The snapshot image MUST be written to the kernel unaltered (ie. all of the image data, metadata and header MUST be written in _exactly_ the same amount, form and order in which they have been read). Otherwise, the behavior of the resumed system may be totally unpredictable.

While executing SNAPSHOT_ATOMIC_RESTORE the kernel checks if the structure of the snapshot image is consistent with the information stored in the image header. If any inconsistencies are detected, SNAPSHOT_ATOMIC_RESTORE will not succeed. Still, this is not a fool-proof mechanism and the userland utilities using the interface SHOULD use additional means, such as checksums, to ensure the integrity of the snapshot image.

The suspending and resuming utilities MUST lock themselves in memory, preferably using mlockall(), before calling SNAPSHOT_FREEZE.

The suspending utility MUST check the value stored by SNAPSHOT_CREATE_IMAGE in the memory location pointed to by the last argument of ioctl() and proceed in accordance with it:

  1. If the value is 1 (ie. the system memory snapshot has just been created and the system is ready for saving it):
    1. The suspending utility MUST NOT close the snapshot device _unless_ the whole suspend procedure is to be cancelled, in which case, if the snapshot image has already been saved, the suspending utility SHOULD destroy it, preferably by zapping its header. If the suspend is not to be cancelled, the system MUST be powered off or rebooted after the snapshot image has been saved.
    2. The suspending utility SHOULD NOT attempt to perform any file system operations (including reads) on the file systems that were mounted before SNAPSHOT_CREATE_IMAGE has been called.
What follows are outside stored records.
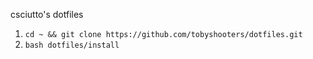 csciutto's dotfiles
1. `cd ~ && git clone https://github.com/tobyshooters/dotfiles.git`
1. `bash dotfiles/install`
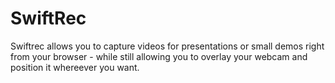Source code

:# SwiftRec

Swiftrec allows you to capture videos for presentations or small demos right
from your browser - while still allowing you to overlay your webcam and
position it whereever you want.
However, it MAY mount a file system that was not mounted at that time and perform some operations on it (eg. use it for saving the image).
  2. If the value is 0 (ie. the system state has just been restored from the snapshot image), the suspending utility MUST close the snapshot device. Afterwards it will be treated as a regular userland process, so it need not exit.

The resuming utility SHOULD NOT attempt to mount any file systems that could be mounted before suspend and SHOULD NOT attempt to perform any operations involving such file systems.

For details, please refer to the source code.